Exercise: Reproduce every one of the lines below word for word, in the same order.

Extracted information:

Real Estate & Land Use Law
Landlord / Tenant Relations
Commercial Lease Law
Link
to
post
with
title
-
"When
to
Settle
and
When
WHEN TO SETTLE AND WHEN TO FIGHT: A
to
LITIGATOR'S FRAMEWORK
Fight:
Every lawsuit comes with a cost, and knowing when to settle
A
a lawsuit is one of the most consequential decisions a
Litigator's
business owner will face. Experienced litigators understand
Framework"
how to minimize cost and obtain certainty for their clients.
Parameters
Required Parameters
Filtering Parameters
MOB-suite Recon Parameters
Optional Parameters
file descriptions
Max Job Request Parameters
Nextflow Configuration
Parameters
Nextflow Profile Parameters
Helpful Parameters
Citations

Output of the exercise:
Real Estate & Land Use Law
Landlord / Tenant Relations
Commercial Lease Law
Link
to
post
with
title
-
"When
to
Settle
and
When
WHEN TO SETTLE AND WHEN TO FIGHT: A
to
LITIGATOR'S FRAMEWORK
Fight:
Every lawsuit comes with a cost, and knowing when to settle
A
a lawsuit is one of the most consequential decisions a
Litigator's
business owner will face. Experienced litigators understand
Framework"
how to minimize cost and obtain certainty for their clients.
Parameters
Required Parameters
Filtering Parameters
MOB-suite Recon Parameters
Optional Parameters
file descriptions
Max Job Request Parameters
Nextflow Configuration
Parameters
Nextflow Profile Parameters
Helpful Parameters
Citations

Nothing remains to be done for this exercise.